I have to solve this:
Let $W$ denote the subspace of $R^5$ consisting of all the vectors having coordinates that sum to zero. The vectors
$$u_1=(2,-3,4,-5,2), \quad u_2=(-6,9,-12,15,-6), $$
$$u_3=(3,-2,7,-9,1), \quad u_4=(2,-8,2,-2,6), $$
$$u_5=(-1,1,2,1,-3), \quad u_6=(0,-3,-18,9,12), $$
$$u_7=(1,0,-2,3,-2), \quad u_8=(2,-1,1,-9,7) $$
generate $W$. Find a subset of $\{u_1,u_2,….,u_8\}$ that is a basis for $W$
What I have done is try to find which of the vectors are linear combinations of others. I put the vectors on a matrix and found that four rows became filled with zeroes thus the basis would have only four elements i.e., $dim(W=4)$ and I don't understand why?
My second question is if I can be sure that the vectors that did not become filled with zeroes are lineraly independent.
Best Answer
The dimension is 4 because you effectively 4 free variables.
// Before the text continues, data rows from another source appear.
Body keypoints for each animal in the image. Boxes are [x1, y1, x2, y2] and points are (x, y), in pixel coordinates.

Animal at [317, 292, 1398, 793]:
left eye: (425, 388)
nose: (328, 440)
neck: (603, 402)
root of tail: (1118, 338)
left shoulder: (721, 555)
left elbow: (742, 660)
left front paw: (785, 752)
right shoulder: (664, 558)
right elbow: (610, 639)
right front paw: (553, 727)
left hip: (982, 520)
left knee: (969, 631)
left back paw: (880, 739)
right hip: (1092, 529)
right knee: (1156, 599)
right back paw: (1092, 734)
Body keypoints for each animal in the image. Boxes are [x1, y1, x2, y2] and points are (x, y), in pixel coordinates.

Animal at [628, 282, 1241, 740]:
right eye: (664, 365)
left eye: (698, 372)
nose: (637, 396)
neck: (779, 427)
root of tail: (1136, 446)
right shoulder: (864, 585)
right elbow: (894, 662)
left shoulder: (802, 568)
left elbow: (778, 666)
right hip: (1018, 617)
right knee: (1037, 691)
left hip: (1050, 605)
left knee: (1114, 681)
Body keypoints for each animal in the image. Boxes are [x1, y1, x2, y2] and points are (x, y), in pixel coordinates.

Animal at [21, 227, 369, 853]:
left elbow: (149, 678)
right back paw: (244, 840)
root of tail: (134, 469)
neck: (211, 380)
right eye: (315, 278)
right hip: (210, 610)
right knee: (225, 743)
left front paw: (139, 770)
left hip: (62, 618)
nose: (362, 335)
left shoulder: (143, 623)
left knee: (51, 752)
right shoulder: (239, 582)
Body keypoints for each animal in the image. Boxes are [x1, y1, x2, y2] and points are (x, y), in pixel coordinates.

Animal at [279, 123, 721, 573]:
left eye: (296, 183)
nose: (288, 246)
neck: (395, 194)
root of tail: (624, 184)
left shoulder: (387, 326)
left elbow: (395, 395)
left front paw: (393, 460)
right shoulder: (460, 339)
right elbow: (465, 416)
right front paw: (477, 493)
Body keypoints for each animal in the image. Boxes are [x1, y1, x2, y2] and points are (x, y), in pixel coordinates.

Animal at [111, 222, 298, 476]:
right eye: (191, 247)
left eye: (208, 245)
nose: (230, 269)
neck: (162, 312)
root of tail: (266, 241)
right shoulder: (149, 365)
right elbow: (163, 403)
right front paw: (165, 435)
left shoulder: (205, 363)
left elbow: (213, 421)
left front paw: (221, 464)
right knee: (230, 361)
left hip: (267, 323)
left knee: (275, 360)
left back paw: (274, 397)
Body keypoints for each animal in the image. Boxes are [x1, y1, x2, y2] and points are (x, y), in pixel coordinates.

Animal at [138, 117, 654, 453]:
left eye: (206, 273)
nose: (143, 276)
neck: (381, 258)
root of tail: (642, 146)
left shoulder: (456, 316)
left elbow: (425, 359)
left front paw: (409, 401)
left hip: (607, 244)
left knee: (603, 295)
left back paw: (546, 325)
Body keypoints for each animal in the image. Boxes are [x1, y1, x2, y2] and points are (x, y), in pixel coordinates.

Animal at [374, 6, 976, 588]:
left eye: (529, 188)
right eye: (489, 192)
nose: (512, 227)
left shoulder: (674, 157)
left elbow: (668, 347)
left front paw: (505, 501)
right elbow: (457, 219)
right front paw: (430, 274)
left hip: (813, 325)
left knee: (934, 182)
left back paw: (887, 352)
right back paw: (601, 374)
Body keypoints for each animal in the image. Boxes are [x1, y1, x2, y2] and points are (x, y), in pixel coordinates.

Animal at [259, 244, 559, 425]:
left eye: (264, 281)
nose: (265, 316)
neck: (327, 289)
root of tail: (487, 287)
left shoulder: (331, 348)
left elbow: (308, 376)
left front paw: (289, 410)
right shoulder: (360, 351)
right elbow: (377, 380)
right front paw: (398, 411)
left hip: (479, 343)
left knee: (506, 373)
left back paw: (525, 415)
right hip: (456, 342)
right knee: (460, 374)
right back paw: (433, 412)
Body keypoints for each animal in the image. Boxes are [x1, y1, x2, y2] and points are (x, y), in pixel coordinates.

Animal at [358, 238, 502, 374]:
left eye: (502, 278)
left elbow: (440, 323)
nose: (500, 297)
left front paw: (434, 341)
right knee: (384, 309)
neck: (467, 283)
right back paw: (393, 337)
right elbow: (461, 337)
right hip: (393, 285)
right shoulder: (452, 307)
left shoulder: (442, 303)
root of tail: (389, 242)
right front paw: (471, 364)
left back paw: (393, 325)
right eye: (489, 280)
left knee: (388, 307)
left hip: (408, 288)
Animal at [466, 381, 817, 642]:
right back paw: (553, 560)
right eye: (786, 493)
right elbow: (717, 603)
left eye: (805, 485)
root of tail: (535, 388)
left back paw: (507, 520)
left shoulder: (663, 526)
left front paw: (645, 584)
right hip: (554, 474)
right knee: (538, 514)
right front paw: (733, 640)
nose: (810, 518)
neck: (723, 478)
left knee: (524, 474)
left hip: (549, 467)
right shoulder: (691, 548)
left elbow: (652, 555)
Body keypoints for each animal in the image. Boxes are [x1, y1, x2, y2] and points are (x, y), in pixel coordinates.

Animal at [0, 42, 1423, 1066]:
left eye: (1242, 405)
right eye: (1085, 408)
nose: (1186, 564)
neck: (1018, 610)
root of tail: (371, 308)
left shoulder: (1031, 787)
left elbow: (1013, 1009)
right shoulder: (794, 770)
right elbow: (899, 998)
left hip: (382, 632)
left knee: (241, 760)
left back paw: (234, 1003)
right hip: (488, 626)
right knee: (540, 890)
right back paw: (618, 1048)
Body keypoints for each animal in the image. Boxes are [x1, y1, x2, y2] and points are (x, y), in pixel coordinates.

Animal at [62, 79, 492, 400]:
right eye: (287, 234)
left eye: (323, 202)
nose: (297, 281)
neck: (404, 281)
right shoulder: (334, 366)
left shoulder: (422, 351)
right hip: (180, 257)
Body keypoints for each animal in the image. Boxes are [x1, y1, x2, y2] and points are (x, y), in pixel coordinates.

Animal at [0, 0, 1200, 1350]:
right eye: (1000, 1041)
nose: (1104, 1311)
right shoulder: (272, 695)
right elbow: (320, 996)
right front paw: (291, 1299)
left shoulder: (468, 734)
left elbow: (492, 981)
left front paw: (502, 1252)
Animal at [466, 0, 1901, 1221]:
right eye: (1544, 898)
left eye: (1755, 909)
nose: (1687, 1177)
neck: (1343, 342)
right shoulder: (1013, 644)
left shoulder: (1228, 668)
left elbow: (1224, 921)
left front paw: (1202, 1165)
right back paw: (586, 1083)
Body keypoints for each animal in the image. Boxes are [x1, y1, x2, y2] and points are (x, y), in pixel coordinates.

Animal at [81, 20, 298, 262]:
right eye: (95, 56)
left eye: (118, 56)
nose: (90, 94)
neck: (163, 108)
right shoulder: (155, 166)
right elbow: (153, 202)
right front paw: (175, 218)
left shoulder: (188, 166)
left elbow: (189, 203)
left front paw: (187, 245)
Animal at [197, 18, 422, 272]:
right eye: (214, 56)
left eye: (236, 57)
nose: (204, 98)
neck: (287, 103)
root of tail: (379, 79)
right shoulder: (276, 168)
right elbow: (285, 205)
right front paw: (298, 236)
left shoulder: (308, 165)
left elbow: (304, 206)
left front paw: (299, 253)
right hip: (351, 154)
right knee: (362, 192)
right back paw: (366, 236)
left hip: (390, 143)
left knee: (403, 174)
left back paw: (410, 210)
You can pick any 4 of the positions, that forces the fifth to be the additive inverse of the sum of those. In other words, a generic vector in the space looks like $$(x,y,z,w,-x-y-z-w)$$ The "simplest" basis is $$(1,0,0,0,-1),(0,1,0,0,-1),(0,0,1,0,-1),(0,0,0,1,-1)$$
If you row reduce and get 4 non-zero rows, yes, that guarantees those 4 are linearly independent. Any dependent vectors turn into all 0s.